Anyway, Abbie just called and dropped a huge bomb on me. She and Helen are getting a divorce. They haven't even been married a year! The selfish part of me is angry because I spent so much money to be in their wedding and had to fly to Chicago when I was broke and going through a really rough time, and so much time and thought (and more money) went into the gift I got/made for them, and so much time and grief (on my part as well as Abbie's) went into their whole courtship (I was in Chicago for all of that), and now it's all just going down the drain! The phone call was very brief, because Abbie was at work, but she did tell me that Helen cheated, and apparently her twin sister, Reagan, is the one who figured it out. She promised to call me later tonight and explain everything. ((Sigh)) I'm going to be thinking and wondering and speculating about this all day. Of course I feel awful for Abbie, and genuinely shocked. They seemed so in love! And I really did believe Helen was the best woman for the job! (Being Abbie's wife) Cuz Abbie's no walk in the park. I mean, just being her friend was pretty much a full-time job, and she's high maintenance! Maybe that's why Helen cheated? She's also pretty young. I think she was only 24 or 25 when they got married. Still! NOT AN EXCUSE TO CHEAT! Ugh...
Every time this happens I lose a little bit more hope for myself. I know, I know, it's not about me. But if any of you are one of the last TWO single people left in your group of friends, you'll understand. It's just me and Lauren now. One of us will end up in a relationship eventually, and the other one will be fucked.

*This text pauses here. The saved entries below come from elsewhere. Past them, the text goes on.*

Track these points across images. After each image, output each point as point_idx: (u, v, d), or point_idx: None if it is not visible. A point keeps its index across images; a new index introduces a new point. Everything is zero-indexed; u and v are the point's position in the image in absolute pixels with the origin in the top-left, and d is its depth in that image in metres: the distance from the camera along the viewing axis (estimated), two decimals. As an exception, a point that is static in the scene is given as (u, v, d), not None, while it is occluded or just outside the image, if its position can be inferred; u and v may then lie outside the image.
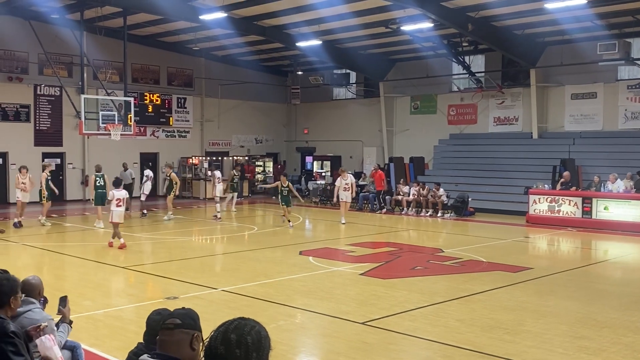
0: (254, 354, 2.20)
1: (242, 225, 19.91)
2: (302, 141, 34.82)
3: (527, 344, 7.67)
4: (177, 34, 27.33)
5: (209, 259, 14.08)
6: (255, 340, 2.23)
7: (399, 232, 18.95)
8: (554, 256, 15.96)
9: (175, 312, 2.89)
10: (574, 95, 25.20)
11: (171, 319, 2.83)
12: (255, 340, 2.24)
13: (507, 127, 27.06)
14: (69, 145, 26.91)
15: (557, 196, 20.12)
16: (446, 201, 22.64)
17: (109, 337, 7.82)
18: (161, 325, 2.84)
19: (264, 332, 2.29)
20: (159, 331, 2.84)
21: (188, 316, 2.88)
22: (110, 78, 25.22)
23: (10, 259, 13.71)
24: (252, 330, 2.25)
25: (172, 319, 2.83)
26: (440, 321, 8.66)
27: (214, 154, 31.73)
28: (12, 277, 4.87)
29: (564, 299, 10.16)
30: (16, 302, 4.79)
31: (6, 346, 4.38)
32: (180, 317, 2.84)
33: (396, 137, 30.58)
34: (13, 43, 24.67)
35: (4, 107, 25.34)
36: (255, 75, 32.08)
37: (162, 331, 2.82)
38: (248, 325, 2.28)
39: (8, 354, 4.37)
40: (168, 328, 2.80)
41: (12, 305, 4.71)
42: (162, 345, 2.79)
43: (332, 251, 14.75)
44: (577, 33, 22.77)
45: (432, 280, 11.51)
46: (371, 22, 23.15)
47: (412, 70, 29.11)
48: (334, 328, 8.50)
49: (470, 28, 22.03)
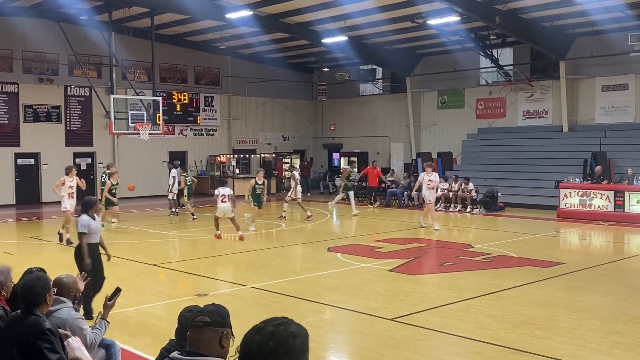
0: (271, 344, 2.15)
1: (270, 222, 19.98)
2: (328, 138, 34.81)
3: (559, 339, 7.59)
4: (203, 33, 27.52)
5: (238, 256, 14.17)
6: (277, 332, 2.18)
7: (428, 228, 18.85)
8: (585, 251, 15.74)
9: (205, 310, 2.91)
10: (604, 87, 24.77)
11: (200, 317, 2.85)
12: (278, 333, 2.18)
13: (536, 120, 26.72)
14: (100, 145, 27.29)
15: (588, 190, 19.82)
16: (475, 196, 22.46)
17: (141, 334, 7.92)
18: (191, 323, 2.87)
19: (292, 330, 2.23)
20: (189, 329, 2.87)
21: (218, 314, 2.90)
22: (138, 78, 25.53)
23: (43, 257, 13.97)
24: (280, 324, 2.22)
25: (202, 316, 2.85)
26: (470, 317, 8.60)
27: (241, 151, 31.90)
28: (44, 276, 4.98)
29: (597, 294, 10.02)
30: (51, 299, 4.90)
31: (42, 343, 4.47)
32: (210, 315, 2.86)
33: (423, 132, 30.40)
34: (43, 45, 25.08)
35: (36, 108, 25.79)
36: (281, 72, 32.15)
37: (192, 329, 2.84)
38: (286, 323, 2.24)
39: (44, 351, 4.46)
40: (197, 326, 2.83)
41: (47, 303, 4.83)
42: (192, 342, 2.82)
43: (360, 247, 14.72)
44: (607, 24, 22.35)
45: (462, 276, 11.43)
46: (397, 17, 23.02)
47: (439, 64, 28.89)
48: (363, 324, 8.50)
49: (498, 21, 21.77)
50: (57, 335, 4.65)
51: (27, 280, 4.75)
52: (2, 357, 4.53)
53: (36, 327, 4.50)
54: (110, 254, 9.32)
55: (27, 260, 12.44)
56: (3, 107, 25.02)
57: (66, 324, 5.43)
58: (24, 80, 25.41)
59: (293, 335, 2.19)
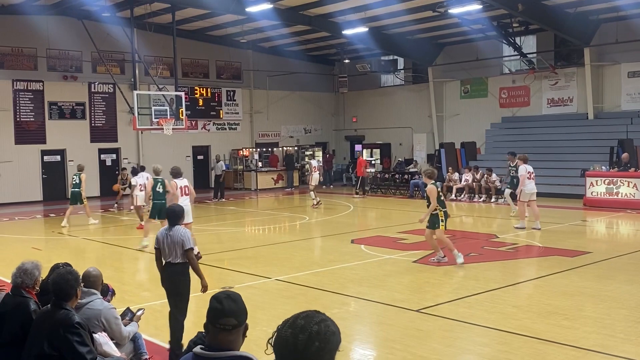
0: (317, 344, 2.21)
1: (294, 215, 20.04)
2: (350, 129, 34.75)
3: (587, 329, 7.51)
4: (224, 27, 27.60)
5: (262, 248, 14.24)
6: (321, 331, 2.24)
7: (452, 219, 18.73)
8: (612, 239, 15.54)
9: (226, 309, 2.88)
10: (630, 73, 24.36)
11: (226, 319, 2.87)
12: (321, 331, 2.24)
13: (561, 108, 26.38)
14: (124, 141, 27.57)
15: (615, 178, 19.54)
16: (499, 186, 22.27)
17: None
18: (218, 327, 2.87)
19: (332, 328, 2.29)
20: (218, 331, 2.88)
21: (241, 312, 2.94)
22: (161, 74, 25.72)
23: (71, 252, 14.18)
24: (321, 322, 2.27)
25: (227, 319, 2.87)
26: (496, 308, 8.55)
27: (263, 145, 31.99)
28: (74, 270, 5.08)
29: (625, 283, 9.89)
30: (80, 293, 4.99)
31: (72, 336, 4.55)
32: (236, 316, 2.89)
33: (446, 122, 30.20)
34: (67, 43, 25.38)
35: (61, 105, 26.12)
36: (302, 65, 32.13)
37: (221, 333, 2.87)
38: (318, 317, 2.30)
39: (74, 344, 4.54)
40: (225, 330, 2.87)
41: (77, 296, 4.92)
42: (220, 342, 2.86)
43: (384, 239, 14.69)
44: (632, 9, 21.96)
45: (487, 267, 11.36)
46: (418, 7, 22.85)
47: (461, 53, 28.63)
48: (388, 316, 8.49)
49: (521, 8, 21.50)
50: (87, 329, 4.74)
51: (60, 274, 4.84)
52: (34, 350, 4.62)
53: (66, 321, 4.58)
54: None
55: (56, 256, 12.66)
56: (29, 104, 25.39)
57: (101, 314, 5.53)
58: (49, 78, 25.75)
59: (334, 333, 2.29)
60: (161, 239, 6.98)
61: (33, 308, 5.04)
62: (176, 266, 6.94)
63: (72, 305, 4.77)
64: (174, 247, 6.89)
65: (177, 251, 6.90)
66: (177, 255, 6.91)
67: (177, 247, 6.89)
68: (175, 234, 6.92)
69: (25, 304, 5.06)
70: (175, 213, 7.15)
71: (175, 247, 6.89)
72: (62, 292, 4.69)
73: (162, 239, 6.97)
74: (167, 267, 7.01)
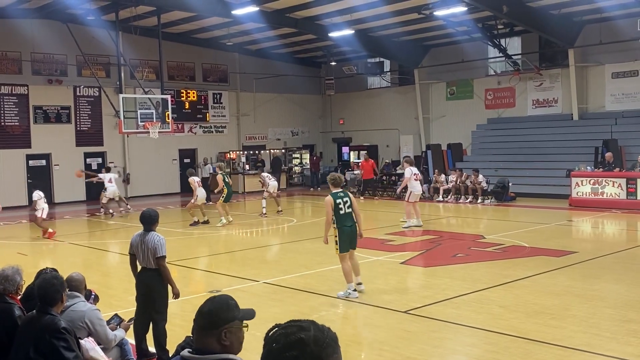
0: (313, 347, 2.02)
1: (281, 217, 20.00)
2: (337, 132, 34.78)
3: (574, 328, 7.56)
4: (210, 30, 27.53)
5: (250, 252, 14.20)
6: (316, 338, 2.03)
7: (439, 220, 18.79)
8: (598, 239, 15.66)
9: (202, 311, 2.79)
10: (614, 74, 24.59)
11: (200, 319, 2.78)
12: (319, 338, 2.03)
13: (546, 109, 26.57)
14: (110, 145, 27.40)
15: (600, 178, 19.70)
16: (486, 187, 22.38)
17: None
18: (196, 327, 2.81)
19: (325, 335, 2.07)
20: (199, 333, 2.81)
21: (213, 315, 2.78)
22: (146, 77, 25.58)
23: (56, 258, 14.07)
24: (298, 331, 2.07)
25: (201, 319, 2.78)
26: (483, 308, 8.59)
27: (250, 147, 31.94)
28: (59, 275, 5.05)
29: (611, 283, 9.97)
30: (65, 298, 4.96)
31: (58, 342, 4.51)
32: (205, 319, 2.78)
33: (433, 124, 30.31)
34: (52, 46, 25.17)
35: (46, 109, 25.92)
36: (288, 67, 32.12)
37: (202, 334, 2.78)
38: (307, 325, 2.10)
39: (60, 349, 4.50)
40: (204, 330, 2.78)
41: (62, 302, 4.89)
42: (205, 345, 2.76)
43: (371, 241, 14.68)
44: (615, 10, 22.17)
45: (474, 267, 11.40)
46: (403, 9, 22.93)
47: (447, 55, 28.77)
48: (376, 317, 8.50)
49: (505, 10, 21.64)
50: (73, 334, 4.70)
51: (45, 279, 4.81)
52: (19, 355, 4.58)
53: (52, 326, 4.55)
54: None
55: (41, 261, 12.56)
56: (13, 108, 25.16)
57: (85, 315, 5.50)
58: (34, 82, 25.54)
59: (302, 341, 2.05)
60: (135, 244, 6.85)
61: (18, 314, 5.00)
62: (153, 271, 6.81)
63: (57, 310, 4.74)
64: (147, 254, 6.76)
65: (150, 258, 6.76)
66: (151, 262, 6.78)
67: (149, 254, 6.75)
68: (149, 239, 6.77)
69: (9, 310, 5.01)
70: (151, 218, 6.93)
71: (148, 253, 6.75)
72: (47, 297, 4.66)
73: (135, 244, 6.84)
74: (143, 272, 6.89)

And I don't want it to be Lauren, but of course, I don't want it to be me either. ((Sigh))

Speaking of relationships, Chris hasn't answered my last 2 texts. At first I thought he might be traveling, because the last time I saw him, he mentioned he was gonna have to go to Detroit and somewhere else. But in the past, he's always been pretty good at responding to my messages, so either I said or did something the night of my bday that put him off or freaked him out, or it's just ran its course. Who knows? Our time together had an expiration date anyway, so perhaps it's better this way.
And Kyle promised to take me out for a late bday dinner as well. That was supposed to happen the weekend after my birthday. We had a restaurant picked out and he was going to pick me up and everything. But the morning of our date, he called and said he left his work laptop at his hotel in Dallas and had to drive all the way back to get it because he could get in big trouble. He apologized a lot and begged me not to hate him and swore he'd make it up to me, but we have yet to reschedule. ((Eye roll)) First he got sent off shore, and this weekend I'm super busy with work, and on Sunday he's leaving for a work conference in Miami for a week. Ugh! I'm not sure if this will ever happen. Maybe in another 2 years? Lol. As much as I would like to see him and find out if we still have that chemistry we had 2 years ago, I'm not holding my breath. But in the meantime, my bootycall well has dried up. So I'm taking that as a sign that my 6 month foray into the life of Dorian Gray has come to an end. I really do want something more meaningful than that.